Power Distribution and Decoupling
The power distribution network, or PDN, carries energy from the source to every load while keeping voltage within tolerance during DC load, switching edges, and transients. Decoupling capacitors are local energy storage and high-frequency return helpers, not magic noise erasers.
Learning Objectives
By the end of this lesson, you should be able to budget rail current, estimate voltage drop, place decoupling capacitors, understand target impedance, check regulator stability, and verify rails under load steps.
Rail Budget
Start with a table:
| Rail | Loads | Max current | Tolerance | Notes |
|---|---|---|---|---|
| 5V | sensors, USB | 600 mA | +/-5% | cable powered |
| 3V3 | MCU, logic | 250 mA | +/-3% | digital rail |
| 1V2 | core | 800 mA | +/-5% | fast load steps |
| VREF | ADC | 2 mA | +/-0.1% | low noise |
Then verify regulator current, heat, sequencing, and startup behavior.

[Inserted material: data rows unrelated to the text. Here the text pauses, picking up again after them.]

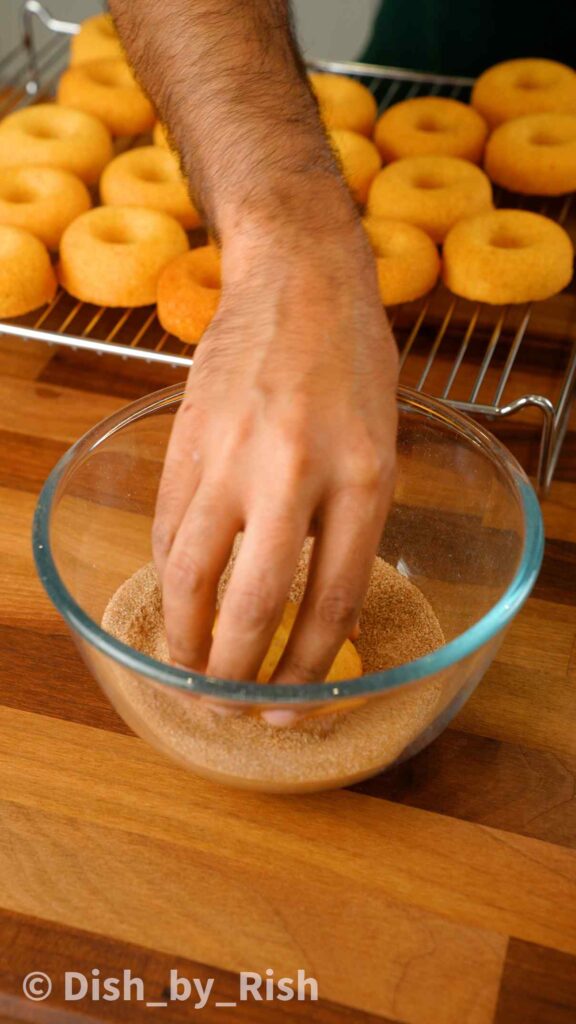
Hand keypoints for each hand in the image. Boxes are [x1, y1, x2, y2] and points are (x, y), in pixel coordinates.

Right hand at [153, 212, 398, 698]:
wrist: (297, 280)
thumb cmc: (353, 361)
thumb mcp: (383, 446)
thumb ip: (354, 528)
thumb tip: (322, 611)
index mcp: (364, 476)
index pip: (331, 599)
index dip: (308, 668)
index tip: (292, 706)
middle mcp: (294, 470)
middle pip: (255, 600)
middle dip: (238, 673)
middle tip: (230, 710)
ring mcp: (232, 454)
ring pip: (194, 572)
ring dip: (187, 636)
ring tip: (189, 672)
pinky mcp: (187, 441)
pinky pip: (170, 528)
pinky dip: (171, 577)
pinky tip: (177, 603)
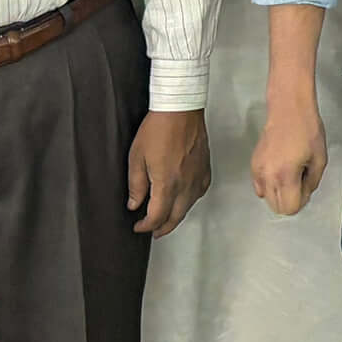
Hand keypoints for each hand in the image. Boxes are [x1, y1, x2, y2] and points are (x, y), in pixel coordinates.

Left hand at [127, 110, 211, 234]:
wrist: (180, 110)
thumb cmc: (158, 129)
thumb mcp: (137, 157)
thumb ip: (136, 185)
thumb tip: (135, 204)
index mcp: (167, 184)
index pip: (157, 217)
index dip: (146, 226)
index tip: (138, 226)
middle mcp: (186, 184)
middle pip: (175, 217)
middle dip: (162, 228)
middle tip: (152, 231)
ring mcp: (198, 177)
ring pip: (188, 207)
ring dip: (176, 216)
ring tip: (165, 218)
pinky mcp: (206, 169)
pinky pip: (199, 193)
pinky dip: (189, 201)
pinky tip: (183, 198)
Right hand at [250, 102, 327, 215]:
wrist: (289, 110)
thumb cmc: (306, 130)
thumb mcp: (320, 159)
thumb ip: (313, 183)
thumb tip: (305, 194)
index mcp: (286, 176)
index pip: (289, 208)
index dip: (301, 201)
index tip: (306, 187)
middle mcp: (268, 176)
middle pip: (277, 207)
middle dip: (290, 199)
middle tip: (300, 180)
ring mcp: (258, 171)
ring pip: (267, 198)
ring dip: (279, 192)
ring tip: (290, 173)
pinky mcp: (253, 165)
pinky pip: (260, 187)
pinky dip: (269, 184)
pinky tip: (280, 170)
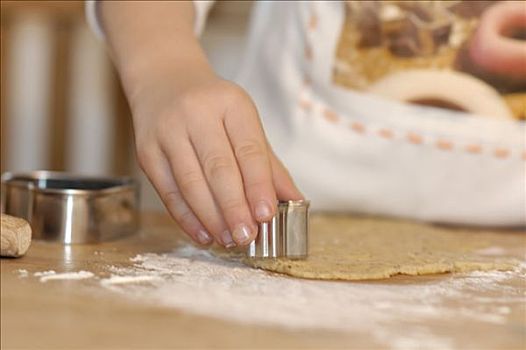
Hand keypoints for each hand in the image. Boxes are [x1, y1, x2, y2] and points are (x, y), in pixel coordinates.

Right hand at [131, 74, 303, 247]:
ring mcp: (167, 132)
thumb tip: (295, 201)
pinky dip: (187, 218)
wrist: (164, 81)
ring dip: (212, 218)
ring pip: (191, 183)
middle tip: (248, 236)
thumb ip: (268, 164)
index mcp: (231, 104)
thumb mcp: (244, 123)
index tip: (267, 215)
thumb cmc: (213, 108)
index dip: (258, 185)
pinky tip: (204, 234)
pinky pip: (168, 192)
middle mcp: (196, 114)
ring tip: (229, 240)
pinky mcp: (147, 152)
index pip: (249, 150)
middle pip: (218, 168)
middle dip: (234, 207)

Voltage Drop and Power Loss
[
V_{DROP} = I R
]
[
P_{LOSS} = I^2 R
]
Copper resistance, connector resistance, fuse resistance, and cable resistance all count. A rail can pass at the regulator output and fail at the load.
Decoupling Capacitors
Use capacitors at different locations and roles:
- local 100 nF class capacitors near IC power pins;
- bulk capacitance near load groups and connectors;
- regulator input and output capacitors matching datasheet stability requirements;
- reference bypass capacitors exactly as specified by the reference or ADC datasheet.
Placement matters as much as value. The loop from IC power pin to capacitor to return plane must be short.
Target Impedance
A useful PDN idea is target impedance:
[
Z_{TARGET} = \frac{\Delta V}{\Delta I}
]
If a core rail may droop 50 mV during a 500 mA load step:
[
Z_{TARGET} = \frac{0.05}{0.5} = 0.1\Omega
]
The PDN must stay below that impedance over the frequency range of the load transient.
Regulator Stability
Regulators are control loops. Output capacitor value, ESR, layout, and load range can affect stability. Follow the datasheet for capacitor type and placement. Do not randomly substitute a ceramic capacitor for an electrolytic in an older regulator without checking ESR requirements.
Common Mistakes
- Counting capacitor value but ignoring placement and loop inductance.
- Omitting bulk capacitance for motors, radios, or plug-in loads.
- Using a regulator outside its stable capacitor ESR range.
- Sharing a noisy power path with an ADC reference.
- Measuring only at the regulator, not at the load.
Summary
Power distribution is a network design problem. Budget current, heat, voltage drop, target impedance, capacitor placement, regulator stability, and load-step behavior.
Further Reading
- Analog Devices, "Power Supply Layout and Decoupling."
- Texas Instruments, "Power Distribution Network Design."
- Henry Ott, "Electromagnetic Compatibility Engineering."